= ACTION ITEM =
Copy word for word each line from the one that has "Persistent pain, especially" to the last line of the records, with no other lines.

Extracted page text data
= Beginning of Section =
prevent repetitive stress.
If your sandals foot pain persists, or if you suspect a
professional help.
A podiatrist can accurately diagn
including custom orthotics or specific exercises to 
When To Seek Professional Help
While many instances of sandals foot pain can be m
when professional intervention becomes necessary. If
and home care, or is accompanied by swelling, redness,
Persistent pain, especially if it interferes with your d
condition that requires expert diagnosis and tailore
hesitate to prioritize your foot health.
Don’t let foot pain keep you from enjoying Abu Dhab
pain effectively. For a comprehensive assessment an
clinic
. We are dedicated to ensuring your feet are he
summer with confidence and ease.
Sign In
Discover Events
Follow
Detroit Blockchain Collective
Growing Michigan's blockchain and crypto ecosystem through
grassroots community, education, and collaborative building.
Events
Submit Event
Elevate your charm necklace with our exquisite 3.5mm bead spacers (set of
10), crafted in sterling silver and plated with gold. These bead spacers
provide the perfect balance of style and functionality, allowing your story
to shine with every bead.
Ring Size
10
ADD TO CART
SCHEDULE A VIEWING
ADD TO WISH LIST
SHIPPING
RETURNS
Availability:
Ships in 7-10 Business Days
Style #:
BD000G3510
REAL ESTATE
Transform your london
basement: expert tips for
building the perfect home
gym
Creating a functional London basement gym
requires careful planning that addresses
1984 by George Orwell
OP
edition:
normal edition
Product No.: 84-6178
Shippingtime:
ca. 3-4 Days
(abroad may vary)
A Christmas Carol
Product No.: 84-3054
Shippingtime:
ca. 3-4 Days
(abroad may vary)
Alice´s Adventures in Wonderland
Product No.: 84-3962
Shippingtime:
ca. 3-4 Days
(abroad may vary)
= End of Section =
= YOUR SOLUTION =
Persistent pain, especially if it interferes with your d
condition that requires expert diagnosis and tailore
hesitate to prioritize your foot health.
Don’t let foot pain keep you from enjoying Abu Dhab
pain effectively. For a comprehensive assessment an
clinic
. We are dedicated to ensuring your feet are he
summer with confidence and ease.
Sign In
Discover Events
Follow
Detroit Blockchain Collective
Growing Michigan's blockchain and crypto ecosystem through
grassroots community, education, and collaborative building.
Events
Submit Event
Elevate your charm necklace with our exquisite 3.5mm bead spacers (set of
10), crafted in sterling silver and plated with gold. These bead spacers
provide the perfect balance of style and functionality, allowing your story
to shine with every bead.
Ring Size
10
ADD TO CART
SCHEDULE A VIEWING
ADD TO WISH LIST
SHIPPING
RETURNS
Availability:
Ships in 7-10 Business Days
Style #:
BD000G3510
REAL ESTATE
Transform your london
basement: expert tips for
building the perfect home
gym
Creating a functional London basement gym
requires careful planning that addresses
1984 by George Orwell
OP
edition:
normal edition
Product No.: 84-6178
Shippingtime:
ca. 3-4 Days
(abroad may vary)
A Christmas Carol
Product No.: 84-3054
Shippingtime:
ca. 3-4 Days
(abroad may vary)
Alice´s Adventures in Wonderland
Product No.: 84-3962
Shippingtime:
ca. 3-4 Days
(abroad may vary)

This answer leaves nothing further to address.